(課題 1):
抜粋の後に並ぶ行を、冒頭から「coordinates (388, 382).」を含む行まで（両端を含む）番号付きリストとして出力すること。空行と画像は出力に入れないこと。

(ページ抜粋):
※ ※ ※

兵庫県高砂市と加古川市の境に位置する「高御位山(たかみくらやま・標高304m)」は、“播磨富士(はりまふじ)”とも呼ばれ、古くから山全体が信仰の対象にされるなど播磨地方の地元民に愛される標高304mの低山だ。
高御位山を中心に複数の山が連なることから、その稜線は“播磨アルプス”と称される。ふもとの森を抜けると展望のきく露岩が続いているのが特徴的で、手応えのある岩場歩きも楽しめる。岩場では視界がずっと開けているのでどんどん空に近づいて行くような感覚が爽快だ。
登山ルートは複数あり、整備された家族連れ向けのコースもあるため、今回は登りは岩場歩きを体験し、帰りは整備されたコースで下ってみた。

※ ※ ※

(課題用データ):
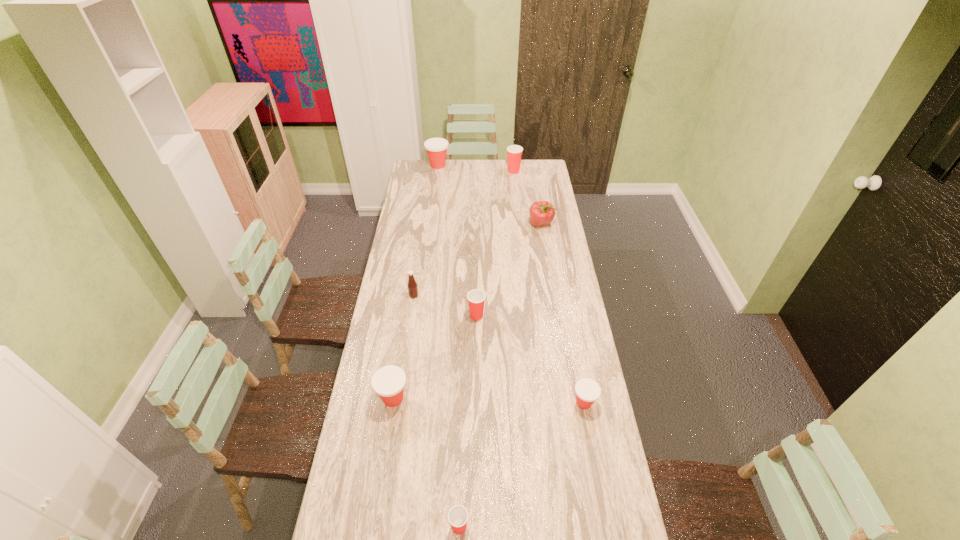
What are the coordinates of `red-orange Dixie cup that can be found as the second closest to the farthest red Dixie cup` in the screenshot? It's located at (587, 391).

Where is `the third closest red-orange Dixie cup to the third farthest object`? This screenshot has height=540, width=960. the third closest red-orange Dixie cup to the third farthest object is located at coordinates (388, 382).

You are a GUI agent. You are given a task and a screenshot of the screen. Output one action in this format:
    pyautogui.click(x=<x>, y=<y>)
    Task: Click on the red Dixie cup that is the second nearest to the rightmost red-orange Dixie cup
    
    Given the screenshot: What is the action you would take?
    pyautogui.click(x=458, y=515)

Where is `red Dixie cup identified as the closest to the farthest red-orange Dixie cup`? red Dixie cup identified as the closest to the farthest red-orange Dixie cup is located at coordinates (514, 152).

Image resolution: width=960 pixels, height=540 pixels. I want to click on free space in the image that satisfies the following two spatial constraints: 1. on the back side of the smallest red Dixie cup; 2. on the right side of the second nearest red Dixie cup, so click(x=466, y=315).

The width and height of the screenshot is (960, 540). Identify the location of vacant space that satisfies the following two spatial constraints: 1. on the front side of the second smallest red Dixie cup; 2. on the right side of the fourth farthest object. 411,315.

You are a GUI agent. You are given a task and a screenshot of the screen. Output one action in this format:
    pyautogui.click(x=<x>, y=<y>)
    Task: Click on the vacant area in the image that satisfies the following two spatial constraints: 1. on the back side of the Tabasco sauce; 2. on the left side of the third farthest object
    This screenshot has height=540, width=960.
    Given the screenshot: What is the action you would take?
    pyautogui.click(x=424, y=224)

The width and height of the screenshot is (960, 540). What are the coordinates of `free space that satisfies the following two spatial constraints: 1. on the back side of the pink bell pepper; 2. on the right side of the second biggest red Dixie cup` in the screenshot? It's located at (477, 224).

※ ※ ※

(課題 2):
高御位山の抜粋から、「兵庫県高砂市と加古川市の境に」という語句で始まり「いて行くような感覚が爽快だ。」で終わる部分を、一字も変えずに書き出すこと。

(解答 1):
1. What are the coordinates of `red-orange Dixie cup that can be found as the second closest to the farthest red Dixie cup` in the screenshot? It's located at (587, 391).
2. Where is `the third closest red-orange Dixie cup to the third farthest object`? This screenshot has height=540, width=960. the third closest red-orange Dixie cup to the third farthest object is located at coordinates (388, 382).

(解答 2):
兵庫県高砂市と加古川市の境に位置する「高御位山(たかみくらやま・標高304m)」は、“播磨富士(はりまふじ)”とも呼ばれ、古くから山全体が信仰の対象にされるなど播磨地方の地元民に愛される標高304mの低山だ。
高御位山を中心に複数の山が連なることから、その稜線は“播磨アルプス”と称される。ふもとの森を抜けると展望のきく露岩が続いているのが特徴的で、手応えのある岩場歩きも楽しめる。岩場では視界がずっと開けているのでどんどん空に近づいて行くような感覚が爽快だ。